Insentif Bagi Mesin Utama Pertumbuhan
Studi kasus enam wilayah unggulan ini menggambarkan peran strategis investasi dalam mendorong pertumbuhan ekonomi daerah. Daerah-daerah tersebut, meski beragam karakteristik, umumnya memiliki rasio investasi atau Pembentukan Modal Tetap Bruto (PMTB) terhadap PDRB tinggi dan berada di peringkat teratas kontribusi investasi di klaster pulau masing-masing.
Hasil dari menggenjot investasi itu, terlihat pada pertumbuhan PDRB lokal yang cenderung kuat, terutama di daerah dengan inisiatif investasi besar. Hal ini konsisten dengan temuan bahwa investasi adalah mesin utama pertumbuhan.
Namun, perlu diperhatikan bahwa suntikan investasi harus diarahkan cermat. Data mikro wilayah menegaskan pentingnya penguatan PMTB melalui penyerapan yang efisien dan peningkatan kualitas SDM lokal. Kebijakan fiskal dan program pembangunan harus terus memperkuat infrastruktur penunjang dan sumber daya manusia agar investasi memberikan efek berganda yang optimal.

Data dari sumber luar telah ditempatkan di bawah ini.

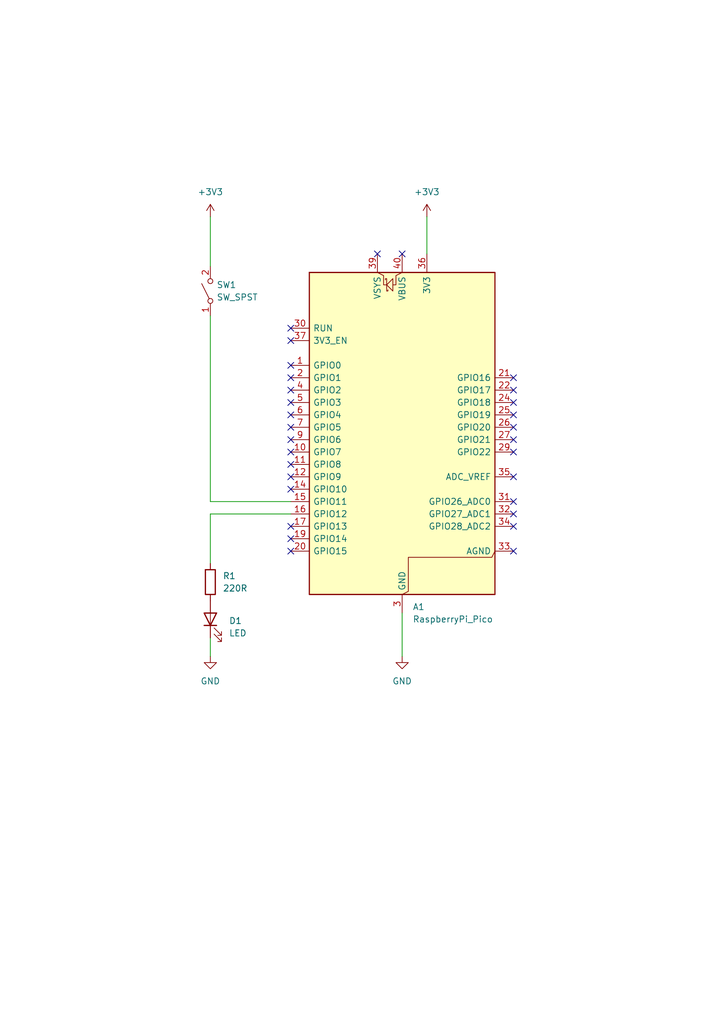
<source format=kicad_sch>
(kicad_sch
	(version 20250114)
	(generator "eeschema")
	(generator_version "9.0")
	(uuid "deb0c169-957b-4f2d-ae9a-4f8854764769")
	(paper "A5" portrait)
	(title_block
		(title "Hello_Button")
		(date "2025-11-14")
		(rev "1")
		(comment 1 "For testing Yarg hello_button.ya")
	)
	
	(no_connect
		(at 105.41 87.63)
		(uuid "1f9a182f-c8ad-4115-bf7b-553bece64920")
	)
	(no_connect
		(at 59.69 92.71)
		(uuid "287b864e-1dac-4868-9311-fd356ff2ae20")
	)
	(no_connect
		(at 59.69 67.31)
		(uuid "29915427-b75c-4c53-ab40-04ac11c2b154")
	)
	(no_connect
		(at 59.69 69.85)
		(uuid "35df8061-3a97-494e-89c4-072aef9b349f")
	)
	(no_connect
		(at 59.69 85.09)
		(uuid "3b1ff4fc-fb9c-451f-b812-7f48980ab5dd")
	)
	(no_connect
		(at 105.41 113.03)
		(uuid "5fb63026-0354-409f-8b08-9e7007bcac2a")
	)
	(no_connect
		(at 105.41 77.47)
		(uuid "63308575-7c1b-4ec0-90f0-25ac318c7754")
	)
	(no_connect
		(at 59.69 90.17)
		(uuid "643c22e7-e69c-456e-8cce-2335db658f80")
	)
	(no_connect
		(at 105.41 82.55)
		(uuid "670929dc-ff75-43f2-bcd7-cada416fdfa8")
	)
	(no_connect
		(at 59.69 87.63)
		(uuid "70757177-464c-487d-81e2-4c6051fa7e31")
	)
	(no_connect
		(at 59.69 97.79)
		(uuid "74b9b8ae-4a1a-41f5-aaf8-747290cc915c")
	)
	(no_connect
		(at 59.69 107.95)
		(uuid "797fc849-12a9-41ad-af88-bf2d0e76745c")
	)
	(no_connect
		(at 59.69 113.03)
		(uuid "7fd2f983-18cd-4c79-bf76-9e11e3815605")
	)
	(no_connect
		(at 105.41 85.09)
		(uuid "89cdd57d-1e36-48ff-93e9-5d12dfe2891c")
	)
	(no_connect
		(at 59.69 110.49)
		(uuid "913799df-fe6a-4da5-837f-527eb8cd9c0a")
	)
	(no_connect
		(at 105.41 97.79)
		(uuid "954ac39c-1f75-450c-b82e-b1ca909d295b")
	)
	(no_connect
		(at 105.41 105.41)
		(uuid "982ced7b-1185-491e-b4a0-297295045abf")
	)
	(no_connect
		(at 105.41 107.95)
		(uuid "9fc99851-a178-4a76-9cbc-4182eb642b28")
	)
	(no_connect
		(at 59.69 80.01)
		(uuid "b325032d-77ae-4243-9181-4e1bcc9d73a4")
	)
	(no_connect
		(at 82.55 52.07)
		(uuid "b3ee9146-5007-45cd-8b7f-849c2b13858f")
	)
	(no_connect
		(at 105.41 102.87)
		(uuid "b4858654-bc9b-4a44-b8a6-b6825d3dd338")
	)
	(no_connect
		(at 59.69 77.47)
		(uuid "c55844c9-d035-40fa-b67c-33fa87691c87")
	)
	(no_connect
		(at 105.41 80.01)
		(uuid "d583fee7-9226-49d8-8263-c4b0f8f9f751")
	)
	(no_connect
		(at 59.69 74.93)
		(uuid "d7ed7bf3-045e-4778-9e95-729afa8182cc")
	)
	(no_connect
		(at 105.41 92.71)
		(uuid "dbd6df7e-2af1-4ea9-b541-795bd65f8235")
	)
	(no_connect
		(at 59.69 82.55)
		(uuid "ec93e5f9-19e7-4f5c-bc61-7c3a7fc95d7c")
	)
	(no_connect
		(at 77.47 52.07)
		(uuid "f2545bea-b848-406c-bc36-9f88180f3416")
	)
	(no_connect
		(at 59.69 100.33)
		(uuid "fbd12c2f-8537-4325-858d-eeeec5504b8d")
	)
	(no_connect
		(at 105.41 90.17)
		(uuid "fedcda83-532b-448b-a9b7-e9021f1a87ce")
	)
	(no_connect
		(at 59.69 95.25)
		(uuid "ffd0c734-38fc-472c-b7d7-ab27e2300b94")
	)
	(wire
		(pts
			(xy 43.18 44.45) (xy 43.18 54.61)
		)
		(stroke
			(width 0)
			(type default)
		)
		(uuid "09680ef6-a340-42ee-8e7d-e659cd4fd8dd")
	)
	(wire
		(pts
			(xy 82.55 125.73) (xy 82.55 134.62)
		)
		(stroke
			(width 0)
			(type default)
		)
		(uuid "56956f71-94c0-49e1-9452-88ec474499b8")
	)
	(wire
		(pts
			(xy 43.18 105.41) (xy 43.18 115.57)
		)
		(stroke
			(width 0)
			(type default)
		)
		(uuid "7111acc6-3c79-4c42-af00-7b4738d524e5")
	)
	(wire
		(pts
			(xy 87.63 44.45) (xy 87.63 52.07)
		)
		(stroke
			(width 0)
			(type default)
		)
		(uuid "83729f15-1b03-4c7f-9837-479ae899ed7e")
	)
	(wire
		(pts
			(xy 43.18 105.41) (xy 59.69 105.41)
		)
		(stroke
			(width 0)
			(type default)
		)
		(uuid "91d29397-bc8b-44e9-b58e-aafddfe7fb1a")
	)
	(wire
		(pts
			(xy 59.69 102.87) (xy 43.18 102.87)
		)
		(stroke
			(width 0)
			(type default)
		)
		(uuid "bb5c9a6e-0cf4-4954-a381-98eee139ffd6")
	)
	(wire
		(pts
			(xy 43.18 130.81) (xy 43.18 134.62)
		)
		(stroke
			(width 0)
			(type default)
		)
		(uuid "de29022c-03c3-47a4-8681-4a7e5538b1b7")
	)
	(wire
		(pts
			(xy 43.18 64.77) (xy 43.18 102.87)
		)
		(stroke
			(width 0)
			(type default)
		)
		(uuid "f421eeb5-1412-4993-9a50-5d4ba8e476b4")
	)
	(symbol
		(lib_id "power:+3V3")
		(at 87.63 44.45 0)
		(unit 1)
		(exclude_from_sim no)
		(in_bom yes)
		(on_board yes)
		(dnp no)
		(fields_autoplaced yes)
		(uuid "0b00f264-7596-469e-bb49-ad1ddbd9639c")
		(property "Reference" "#PWR03"
			(at 87.63 48.26 0)
			(effects
				(font
					(size 1.27 1.27)
				)
				(hide yes)
			)
		)
		(property "Value" "+3V3"
			(at 87.63 39.37 0)
			(effects
				(font
					(size 1.27 1.27)
				)
			)
		)
		(property "Footprint" ""
			(at 87.63 44.45 0)
			(effects
				(font
					(size 1.27 1.27)
				)
				(hide yes)
			)
		)
		(property "Datasheet" ""
			(at 87.63 44.45 0)
			(effects
				(font
					(size 1.27 1.27)
				)
				(hide yes)
			)
		)
		(property "Description" "Power symbol creates a global label with name \"+3V3\""
			(at 87.63 44.45 0)
			(effects
				(font
					(size 1.27 1.27)
				)
				(hide yes)
			)
		)
		(pin "1"
			(uuid "94af1023-7fe9-46eb-9f4d-c603c83fb427")
		)
		(instances
			(project ""
				(path "/deb0c169-957b-4f2d-ae9a-4f8854764769"
					(reference "#PWR03")
					(unit 1)
				)
			)
		)
	)
	(symbol
		(lib_id "power:GND")
		(at 43.18 134.62 0)
		(unit 1)
		(exclude_from_sim no)
		(in_bom yes)
		(on_board yes)
		(dnp no)
		(fields_autoplaced yes)
		(uuid "146f769c-e0c5-4b01-b9cb-d910265147be")
		(property "Reference" "#PWR01"
			(at 43.18 140.97 0)
			(effects
				(font
					(size 1.27 1.27)
				)
				(hide yes)
			)
		)
		(property "Value" "GND"
			(at 43.18 139.7 0)
			(effects
				(font
					(size 1.27 1.27)
				)
			)
		)
		(property "Footprint" ""
			(at 43.18 134.62 0)
			(effects
				(font
					(size 1.27 1.27)
				)
				(hide yes)
			)
		)
		(property "Datasheet" ""
			(at 43.18 134.62 0)
			(effects
				(font
					(size 1.27 1.27)
				)
				(hide yes)
			)
		)
		(property "Description" "Power symbol creates a global label with name \"GND\" , ground"
			(at 43.18 134.62 0)
			(effects
				(font
					(size 1.27 1.27)
				)
				(hide yes)
			)
		)
		(pin "1"
			(uuid "c57f0f74-e122-474a-a749-71fb460559ba")
		)
		(instances
			(project ""
				(path "/deb0c169-957b-4f2d-ae9a-4f8854764769"
					(reference "#PWR01")
					(unit 1)
				)
			)
		)
	)
	(symbol
		(lib_id "Switch:SW_SPST")
		(at 43.18 59.69 90)
		(unit 1)
		(exclude_from_sim no)
		(in_bom yes)
		(on_board yes)
		(dnp no)
		(fields_autoplaced yes)
		(uuid "6d1f55e8-664b-4721-9263-55dc4cd9d519")
		(property "Reference" "SW1"
			(at 44.45 58.4199 90)
			(effects
				(font
					(size 1.27 1.27)
				)
				(justify right)
			)
		)
		(property "Value" "SW_SPST"
			(at 44.45 60.9599 90)
			(effects
				(font
					(size 1.27 1.27)
				)
				(justify right)
			)
		)
		(property "Footprint" "Button_Switch_THT:SW_Tactile_Straight_KSL0Axx1LFTR"
			(at 43.18 59.69 0)
			(effects
				(font
					(size 1.27 1.27)
				)
				(hide yes)
			)
		)
		(property "Datasheet" "~"
			(at 43.18 59.69 0)
			(effects
				(font
					(size 1.27 1.27)
				)
				(hide yes)
			)
		)
		(property "Description" "Single Pole Single Throw (SPST) switch"
			(at 43.18 59.69 0)
			(effects
				(font
					(size 1.27 1.27)
				)
				(hide yes)
			)
		)
		(pin "2"
			(uuid "7468a8f1-7da4-4f93-958c-0ec19e7113ef")
		)
		(pin "1"
			(uuid "69856a99-1901-4592-9b53-03bf94dc8602")
		)
		(instances
			(project ""
				(path "/deb0c169-957b-4f2d-ae9a-4f8854764769"
					(reference "SW1")
					(unit 1)
				)
			)
		)
	)
	(symbol
		(lib_id "MCU_Module:RaspberryPi_Pico")
		(at 82.55 90.17 0)
		(unit 1)
		(exclude_from_sim no)
		(in_bom yes)
		(on_board yes)
		(dnp no)
		(fields_autoplaced yes)
		(uuid "792e8aea-6ff4-4b10-9df0-83b136f5c9f1")
		(property "Reference" "A1"
			(at 84.6933 124.46 0)
			(effects
				(font
					(size 1.27 1.27)
				)
				(justify left)
			)
		)
		(property "Value" "RaspberryPi_Pico"
			(at 84.6933 127 0)
			(effects
				(font
					(size 1.27 1.27)
				)
				(justify left)
			)
		)
		(property "Footprint" "Module:RaspberryPi_Pico_Common_THT"
			(at 82.55 137.16 0)
			(effects
				(font
					(size 1.27 1.27)
				)
				(hide yes)
			)
		)
		(property "Datasheet" "https://datasheets.raspberrypi.com/pico/pico-datasheet.pdf"
			(at 82.55 139.7 0)
			(effects
				(font
					(size 1.27 1.27)
				)
				(hide yes)
			)
		)
		(property "Description" "Versatile and inexpensive microcontroller module powered by RP2040 dual-core Arm Cortex-M0+ processor up to 133 MHz, 264kB SRAM, 2MB QSPI flash; also supports Raspberry Pi Pico 2"
			(at 82.55 142.24 0)
			(effects
				(font
					(size 1.27 1.27)
				)
				(hide yes)
			)
		)
		(pin "6"
			(uuid "2f4af427-8500-4e6b-b2c8-361540257633")
		)
		(pin "11"
			(uuid "99f39ae6-8f0b-4cb6-b769-6217e2140482")
		)
		(pin "14"
			(uuid "d317d8a0-e8df-4e92-8567-52b8a8e7103a")
		)
		(pin "40"
			(uuid "18e19678-b61b-468e-b4d8-eff7c36a25a4")
		)
		(pin "37"
			(uuid "8f209f51-cd08-4307-922c-8fc6e91ae26d")
		)
		(pin "8"
			(uuid "d5369dea-dc23-4e8a-bb3f-6cde832f6786")
		)
		(pin "36"
			(uuid "96a2cf05-3295-4e79-b8c7-7217f266cbbd")
		)
		(pin "21"
			(uuid "c8824cc8-c932-43f2-83e3-8fd50460d3b2")
		)
		(pin "22"
			(uuid "6e003fc3-d84a-4713-9852-29d8ba657474")
		)
		(pin "24"
			(uuid "085a7e4e-e3e9-4507-a5b8-8c0b54a007c5")
		)
		(pin "25"
			(uuid "28de4d95-3624-4bab-a642-7d4bd0270784")
		)
		(pin "26"
			(uuid "c3289198-8cea-457f-850c-7de6a5634b2b")
		)
		(pin "27"
			(uuid "983cde4f-799c-4849-bbf9-f8492531be80")
		)
		(pin "29"
			(uuid "c0c2855b-ccc6-4743-b68f-f579846e8021")
		)
		(pin "35"
			(uuid "3fbb42fa-a3d5-4308-9d8b-0d9ee0da7ec8")
		)
		(pin "31"
			(uuid "ccd9c653-0eca-4f44-ad39-52c4fd86458f")
		)
		(pin "32"
			(uuid "fd0542f7-9de1-46ff-ab75-26851c8cc400")
		)
		(pin "34"
			(uuid "fde13375-179b-4d12-af2c-f58eb9c7a58f")
		)
		(pin "33"
			(uuid "2ad4c4dd-3eeb-4d74-aba6-00afa8ee8f95")
		)
		(pin "3"
			(uuid "30c43489-2004-461f-94b7-fdafcc64c64f")
		)
		(pin "38"
			(uuid "f183f83a-3788-479e-b7ad-e7983f364603")
		)
		(pin "16"
			(uuid "a2218ef6-65b4-4034-a43e-e21896b51fd0")
		)
		(pin "17"
			(uuid "29ec0a1e-1ff1-4bf4-9d03-ae2ce1fde99a")
		)
		(pin "19"
			(uuid "07e6ba3a-d7c0-4941-9d41-8b326e43fb3e")
		)
		(pin "28"
			(uuid "b652e365-5098-4b8e-9090-4c4401393b1d")
		)
		(pin "23"
			(uuid "0a62cc76-f8bc-460d-b5de-a59bd951694f")
		)
		(pin "7"
			(uuid "a16fa6c8-a13c-4c29-856c-3deeb8087fcf")
		)
		(pin "1"
			(uuid "3c5e9ac7-54a2-4809-a2f3-9db03568e5ab")
		)
		(pin "9"
			(uuid "1c43e58f-3963-40e8-8bf1-54e76d7771a6")
		)
		(pin "5"
			(uuid "2c9dd3a8-2d27-4a73-8068-d3b3fc56c790")
		)
		(pin "13"
			(uuid "58ada864-a493-4a1d-a4d2-9ffa6a5bdbe5")
		)
		(pin "12"
			(uuid "7c53b4e3-71da-428e-b33e-c9c52aa77d76")
		)
		(pin "20"
			(uuid "f4004a24-7e23-4b4f-ad20-c7ce4921218a")
		)
		(pin "30"
			(uuid "47c4e08f-ca29-4353-ba85-6df07d13a031")
		)
		(pin "2"
			(uuid "cea6a3fe-04bc-4fff-8934-23175a624b14")
		)
		(pin "4"
			(uuid "026d3ea4-2767-408e-adf3-0a559ce6630b")
		)
		(pin "18"
			(uuid "f7dd3a39-4c80-4ba3-a3a2-ddd119fa4fce")
		)
		(pin "15"
			(uuid "af89cb60-6919-4e75-b4a0-9cb0700896e7")
		)
		(pin "10"
			(uuid "078adb90-8c05-4695-92d6-b280f8d377d4")
		)
		(pin "39"
			(uuid "a1c1f3ef-94e9-4ac6-be65-77c1b3bd29c3")
		)
		(instances
			(project ""
				(path "/deb0c169-957b-4f2d-ae9a-4f8854764769"
					(reference "A1")
					(unit 1)
				)
			)
		)
	)
	(symbol
		(lib_id "power:GND")
		(at 82.55 134.62 0)
		(unit 1)
		(exclude_from_sim no)
		(in_bom yes)
		(on_board yes)
		(dnp no)
		(fields_autoplaced yes)
		(uuid "9482c565-7b77-4846-96c6-7cf3199814e1")
		(property "Reference" "#PWR02"
			(at 82.55 140.97 0)
			(effects
				(font
					(size 1.27 1.27)
				)
				(hide yes)
			)
		)
		(property "Value" "GND"
			(at 82.55 139.7 0)
			(effects
				(font
					(size 1.27 1.27)
				)
			)
		)
		(property "Footprint" ""
			(at 82.55 134.62 0)
			(effects
				(font
					(size 1.27 1.27)
				)
				(hide yes)
			)
		)
		(property "Datasheet" ""
			(at 82.55 134.62 0)
			(effects
				(font
					(size 1.27 1.27)
				)
				(hide yes)
			)
		)
		(property "Description" "Power symbol creates a global label with name \"GND\" , ground"
			(at 82.55 134.62 0)
			(effects
				(font
					(size 1.27 1.27)
				)
				(hide yes)
			)
		)
		(pin "1"
			(uuid "ac37a066-d701-41b8-8769-f52d272ca69b")
		)
		(instances
			(project ""
				(path "/deb0c169-957b-4f2d-ae9a-4f8854764769"
					(reference "#PWR02")
					(unit 1)
				)
			)
		)
	)
	(symbol
		(lib_id "power:+3V3")
		(at 43.18 44.45 0)
		(unit 1)
		(exclude_from_sim no)
		(in_bom yes)
		(on_board yes)
		(dnp no)
		(uuid "b2e9ef7a-b489-49f7-adf3-019d01f94cd2")
		(property "Reference" "#PWR04"
			(at 43.18 48.26 0)
			(effects
				(font
					(size 1.27 1.27)
				)
				(hide yes)
			)
		)
		(property "Value" "+3V3"
			(at 43.18 39.37 0)
			(effects
				(font
					(size 1.27 1.27)
				)
			)
		)
		(property "Footprint" ""
			(at 43.18 44.45 0)
			(effects
				(font
					(size 1.27 1.27)
				)
				(hide yes)
			)
		)
		(property "Datasheet" ""
			(at 43.18 44.45 0)
			(effects
				(font
					(size 1.27 1.27)
				)
				(hide yes)
			)
		)
		(property "Description" "Power symbol creates a global label with name \"+3V3\""
			(at 43.18 44.45 0)
			(effects
				(font
					(size 1.27 1.27)
				)
				(hide yes)
			)
		)
		(pin "1"
			(uuid "39394b1a-6404-4c78-963e-9181b23073b5")
		)
		(instances
			(project ""
				(path "/deb0c169-957b-4f2d-ae9a-4f8854764769"
					(reference "#PWR04")
					(unit 1)
				)
			)
		)
	)
	(symbol
		(lib_id "Device:LED")
		(at 43.18 127 90)
		(unit 1)
		(exclude_from_sim no)
		(in_bom yes)
		(on_board yes)
		(dnp no)
		(fields_autoplaced yes)
		(uuid "cd0cebaa-8aca-4b73-babd-18822759af26")
		(property "Reference" "D1"
			(at 46.99 127.3174 90)
			(effects
				(font
					(size 1.27 1.27)
				)
				(justify right)
			)
		)
		(property "Value" "LED"
			(at 46.99 129.8574 90)
			(effects
				(font
					(size 1.27 1.27)
				)
				(justify right)
			)
		)
		(property "Footprint" ""
			(at 43.18 127 0)
			(effects
				(font
					(size 1.27 1.27)
				)
				(hide yes)
			)
		)
		(property "Datasheet" "~"
			(at 43.18 127 0)
			(effects
				(font
					(size 1.27 1.27)
				)
				(hide yes)
			)
		)
		(property "Description" "Light emitting diode"
			(at 43.18 127 0)
			(effects
				(font
					(size 1.27 1.27)
				)
				(hide yes)
			)
		)
		(property "Sim.Pins" "1=K 2=A"
			(at 43.18 127 0)
			(effects
				(font
					(size 1.27 1.27)
				)
				(hide yes)
			)
		)
		(pin "1"
			(uuid "1213d93a-96b6-4836-a298-8a6d4d91ec1f")
		)
		(pin "2"
			(uuid "6781ab36-44e1-4a67-a37f-0c5ff527309e")
		)
		(instances
			(project ""
				(path "/deb0c169-957b-4f2d-ae9a-4f8854764769"
					(reference "D1")
					(unit 1)
				)
			)
		)
	)
	(symbol
		(lib_id "Device:R")
		(at 43.18 119.38 0)
		(unit 1)
		(exclude_from_sim no)
		(in_bom yes)
		(on_board yes)
		(dnp no)
		(fields_autoplaced yes)
		(uuid "cfef50b0-845d-48c6-b7a4-8974e75ae5dd")
		(property "Reference" "R1"
			(at 45.72 118.1099 0)
			(effects
				(font
					(size 1.27 1.27)
				)
				(justify left)
			)
		)
		(property "Value" "220R"
			(at 45.72 120.6499 0)
			(effects
				(font
					(size 1.27 1.27)
				)
				(justify left)
			)
		)
		(property "Footprint" "Resistor_THT:R_Axial_DIN0204_L3.6mm_D1.6mm_P7.62mm_Horizontal"
			(at 41.402 119.38 90)
			(effects
				(font
					(size 1.27 1.27)
				)
				(hide yes)
			)
		)
		(property "Datasheet" "~"
			(at 43.18 119.38 0)
			(effects
				(font
					(size 1.27 1.27)
				)
				(hide yes)
			)
		)
		(property "Description" "Resistor"
			(at 43.18 119.38 0)
			(effects
				(font
					(size 1.27 1.27)
				)
				(hide yes)
			)
		)
		(pin "1"
			(uuid "ef785eee-bdad-4b54-bbac-0e63fe4d4acf")
		)
		(pin "2"
			(uuid "700f79e4-9aa6-4893-91cf-df1a632702b6")
		)
		(instances
			(project ""
				(path "/deb0c169-957b-4f2d-ae9a-4f8854764769"
					(reference "R1")
					(unit 1)
				)
			)
		)
	)
	(sheet_instances
		(path "/"
			(page "1")
		)
	)
	(embedded_fonts no)
)

</source>
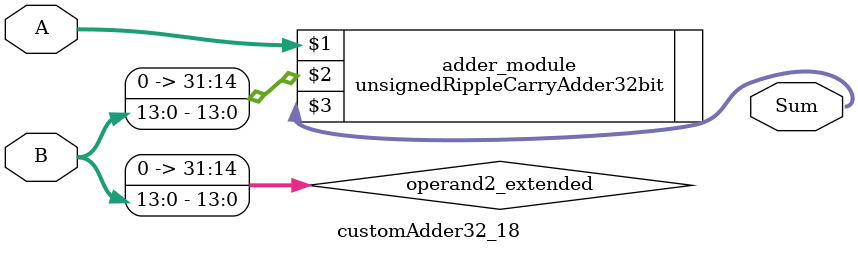
<source format=v>

module customAdder32_18(
                    input [31 : 0] A,
                    input [13 : 0] B,
                    
                    output [32 : 0] Sum
            );

    wire [31 : 0] operand2_extended;
    
    assign operand2_extended =  {18'b0, B};
    
    unsignedRippleCarryAdder32bit adder_module(
        A,
        operand2_extended,
        Sum
    );
    
endmodule
        
</source>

Pemerintah perlu menyusun strategi yang terarah. Sumber daya pusat, baik anggaran maupun kebijakan, perlu dialokasikan lebih besar ke daerah yang menjanjikan multiplier effect tertinggi dari investasi tersebut. Namun, tentu saja, pemerintah pusat tetap membantu daerah yang membutuhkan stimulus awal.
Reformasi dana transfer ke daerah (TKD) harus menjadi game changer alias pengubah arah. Jika sebelumnya TKD kerap dianggap “uang gratis” bagi daerah, mestinya kini dijadikan sebagai insentif prestasi yang mendorong inovasi fiskal daerah. Jika daerah terpacu memperbaiki layanan dan iklim investasi demi mendapatkannya, ekosistem investasi nasional otomatis membaik.
Dalam jangka menengah, kesuksesan strategi ini bisa diukur dari dua hal, yaitu pertumbuhan ekonomi nasional yang meningkat secara berkelanjutan dan pengecilan ketimpangan ekonomi antar-daerah. Investor akan merasakan manfaat berupa banyaknya destinasi investasi baru yang layak, tidak hanya di Pulau Jawa.
Masyarakat di daerah-daerah juga akan merasakan lapangan kerja dan pendapatan yang lebih baik. Ujungnya, visi Indonesia Emas 2045 dengan pemerataan pembangunan bukan tidak mungkin terwujud lebih awal.